The task — Give back the records that follow exactly, images excluded.

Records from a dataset
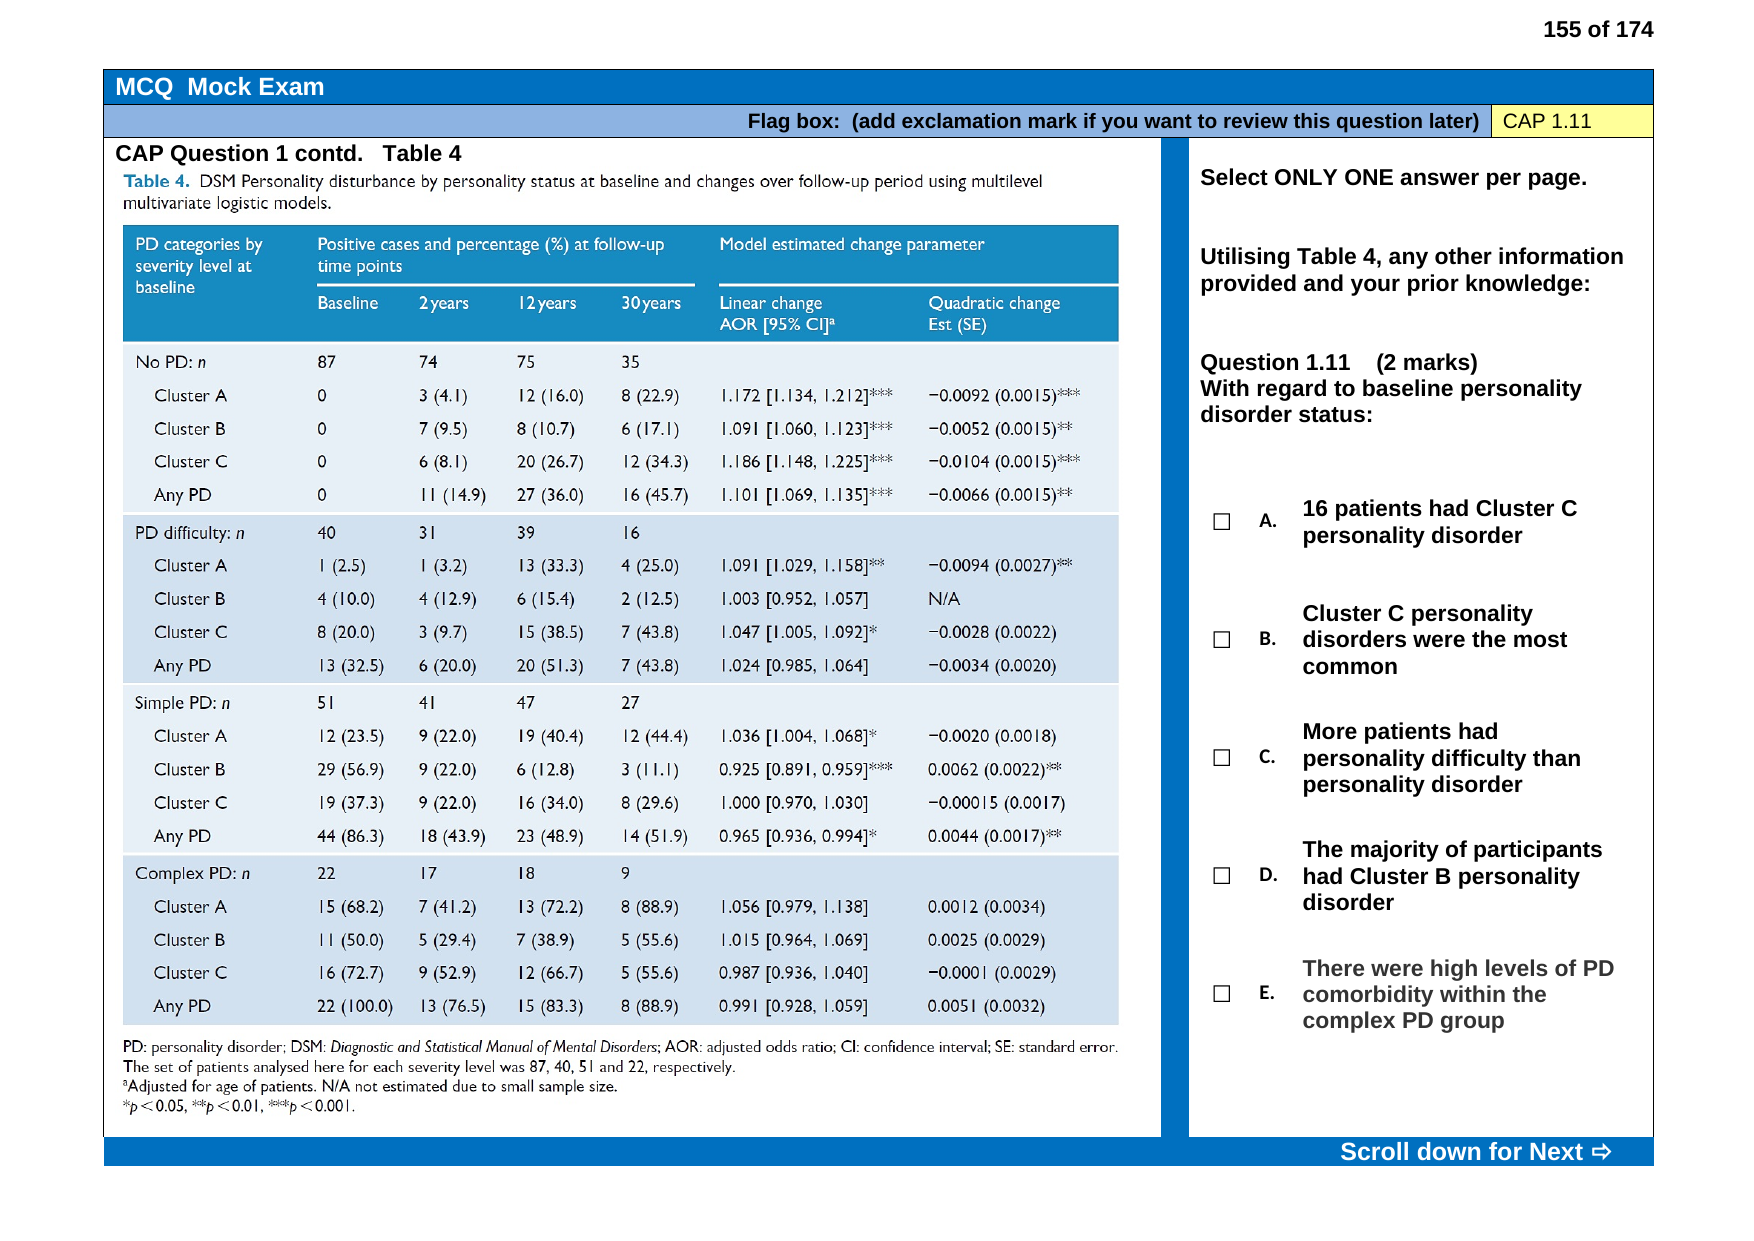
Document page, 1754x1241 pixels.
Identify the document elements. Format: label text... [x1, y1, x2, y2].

table_cell Scroll down for Next [1329, 1137, 1654, 1166]
table_cell [1161, 138, 1189, 1137]
table_cell [104, 1137, 1329, 1166]
table_cell CAP 1.11 [1492, 105, 1653, 137]
table_cell Flag box: (add exclamation mark if you want to review this question later) [104, 105, 1491, 137]
table_cell CAP Question 1 contd. Table 4 [104, 138, 1161, 1137]
table_header MCQ Mock Exam [104, 70, 1653, 104]
table_cell Select ONLY ONE answer per page. Utilising Table 4, any other information provided and your prior knowledge: Question 1.11 (2 marks) With regard to baseline personality disorder status: [1189, 138, 1653, 1137]
picture [115, 166, 1125, 1120]
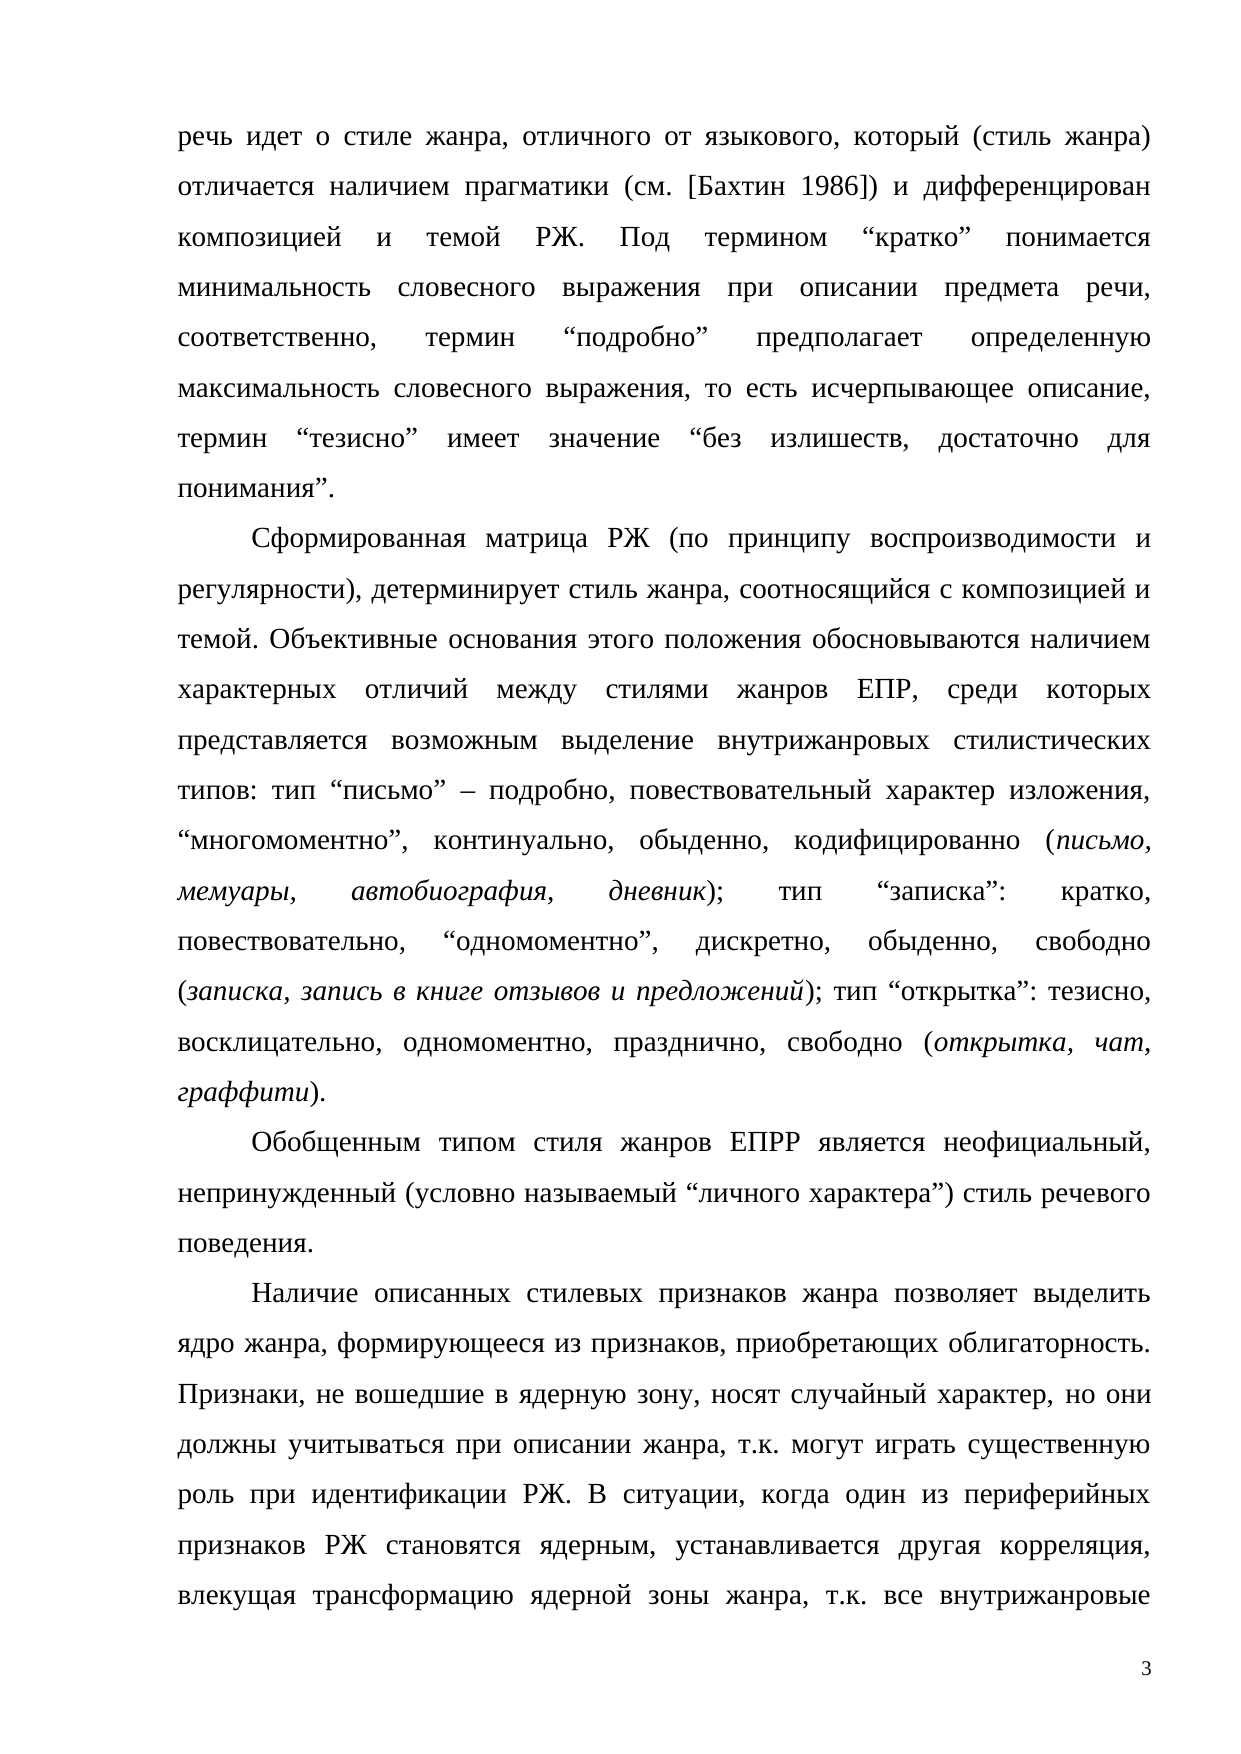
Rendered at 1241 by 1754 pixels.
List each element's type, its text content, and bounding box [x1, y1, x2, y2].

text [177, 118, 1152, 504]
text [177, 1275, 1152, 1611]
text Сформированная матрица РЖ (по принципу воспроизводимости и регулярности), детерминирует стиль жанра, соотносящийся с композицией и темой. Объективные основания этого положения обосновываются наличием характерных отличий между стилями жанров ЕПР, среди которых представляется возможным выделение внутрижанровых стилистических типов: тип “письмо” – подробно, повествовательный характер изложения, “многомоментно”, континуально, обыденно, кодифицированно (письмо, мемуары, автобиография, дневник); тип “записка”: кратко, повествовательно, “одномоментно”, дискретно, обыденно, свободно (записка, запись в книге отзывов и предложений); тип “открытка”: тезисно, восклицательно, одномоментно, празднично, свободно (открытка, чат, граффити). [177, 521, 1152, 1108]
text Обобщенным типом стиля жанров ЕПРР является неофициальный, непринужденный (условно называемый “личного характера”) стиль речевого поведения. [177, 1124, 1152, 1258]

Response box —
Document page, 1754x1241 pixels.
Identify the document elements. Format: label text... [x1, y1, x2, y2].

table_cell Scroll down for Next [1329, 1137, 1654, 1166]
table_cell [1161, 138, 1189, 1137]
table_cell [104, 1137, 1329, 1166]
table_cell CAP 1.11 [1492, 105, 1653, 137]
table_cell Flag box: (add exclamation mark if you want to review this question later) [104, 105, 1491, 137]
table_cell CAP Question 1 contd. Table 4 [104, 138, 1161, 1137]
table_header MCQ Mock Exam [104, 70, 1653, 104]
table_cell Select ONLY ONE answer per page. Utilising Table 4, any other information provided and your prior knowledge: Question 1.11 (2 marks) With regard to baseline personality disorder status: [1189, 138, 1653, 1137]
picture [115, 166, 1125, 1120]
Rendered at 1241 by 1754 pixels.
List each element's type, its text content, and bounding box [x1, y1, x2, y2].

text [177, 118, 1152, 504]
text [177, 1275, 1152, 1611]
text Сформированная матрица РЖ (по принципу воспроизводимости и регулярности), детерминирует стиль жанра, соотносящийся с композицией и темой. Объективные основания этого положения обосновываются наличием характерных отличий между стилями жанров ЕПР, среди которых представляется возможным выделение внутрижанровых стилистических типов: тип “письмо” – подробно, повествовательный характер изложения, “многомоментно”, континуально, обыденно, кодифицированно (письмо, мемуары, автобиография, дневник); тип “записка”: кратко, повествовательно, “одномоментно”, дискретно, обыденно, свободно (записка, запись в книге отзывов и предложений); тип “открытка”: тезисно, восклицательно, одномоментно, празднично, свободно (открытка, чат, граффити). [177, 521, 1152, 1108]
text Обобщенным типом стиля жанров ЕПРР является неофициальный, непринужденный (условно называемый “личного характера”) стиль речевого поведения. [177, 1124, 1152, 1258]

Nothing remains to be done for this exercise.